- Yesterday evening's vote makes no real difference to anything. The economy will continue to grow, David Cameron will recover his position, Britain's non-intervention in Syria will be a mere blip in the continuing special relationship with America, our world standing won't be affected, the Commons will continue to assert itself – and the Westminster Village will calm down.
- Yesterday evening's vote marks a sea-change in our foreign policy and a shattering of the Special Relationship – as well as a wounding blow to Cameron's authority, a shot in the arm for his previously demoralised Tory opponents, and a wiping-out of the ascendancy over Labour that Downing Street has achieved over the summer. Britain cuts a diminished international figure on the world stage.

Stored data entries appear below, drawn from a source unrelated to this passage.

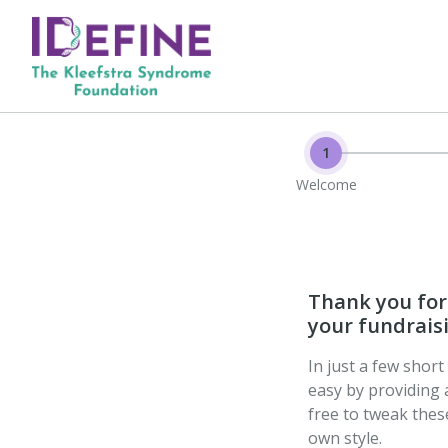
1
Welcome
Thank you for 
your fundraisi
In just a few shor
easy by providing 
free to tweak the
own style.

In the aftermath of yesterday evening's vote – apparently unparalleled since 1782 – it is impossible to know which version of events is the more accurate. What is clear, however, is that the failure of the Prime Minister's gamble over Syria is a reminder that the success of his summer to date has not bridged the gap of trust which persists between him and his MPs, and which at times can widen into a gulf.
Number 10 would be in panic mode were it immediately to effect the changes recommended below – the first two of which this site has been campaigning for since I became its Editor in April. But until or unless they are implemented, the progress which Downing Street has made since the Queen's Speech and the Baron amendment will be at constant risk of being set back. A hung Parliament requires a more collective style of leadership.
- Cameron needs to share authority with his most senior colleagues in an Inner Cabinet, and consult its Conservative members more often. I know from talking to some of the latter that they don't expect Cabinet to be a debating society. None the less, they are fed up with being cut out of decision-making when they feel their views and advice would help the Prime Minister. The Inner Cabinet should be based on what office its members hold, not on their personal relations with the Cameron, and should consist of the Chancellor, the Foreign Secretary, the Home Secretary, the Leader of the House, the Chief Whip and the Party Chairman who sits in the Commons.
- The status of the Whips Office should be raised. Sir George Young was brought back as Chief Whip after Andrew Mitchell's resignation, and brought a sense of calm and courtesy to its workings. It would be unfair to blame the Whips for the decision by Cameron to try to impose his view on Syria on an unhappy Parliamentary Party. And it would be a mistake to try to re-impose military-style whipping on the independent-minded generation of MPs elected in 2010. Furthermore, the best changes in the world won't improve the Whips if Downing Street doesn't listen to them. Tony Blair moved them out of Number 12. They should be moved back to the heart of the Downing Street complex.
- Cameron's inner circle should widen. None the less, Number 10 would benefit from having a Chief Whip and Leader of the House more independent of the Prime Minister, and thus in a better position to "speak truth to power". No Cabinet reshuffle is expected, and this isn't the time for it. But in due course one of the 2010 intake is required in a senior position in the Whips Office, and the next Chief Whip needs to be a listener and an organiser. Greg Hands or Nicky Morgan could act as Deputy. David Lidington, Mark Harper or Oliver Heald are good candidates to be Chief Whip. Eric Pickles is as independent-minded as Cabinet members get, and as Leader of the House would give Cameron plain and shrewd advice.
- The Foreign Office doesn't reflect the views and mood of the Parliamentary Party. This should change. I've been concerned for some time that the gap between its view of EU policy and that of the Party is too wide: the balance of competences review has so far proved the point. It also doesn't reflect the shift towards giving the national interest a higher priority that has been taking place in the Parliamentary Party since Iraq. Mark Francois is a former Shadow Europe Minister, very much a Euro-sceptic and a senior Minister at Defence, where he will have a grasp of what our armed forces now can and can't do. He should be moved across to King Charles Street before the election.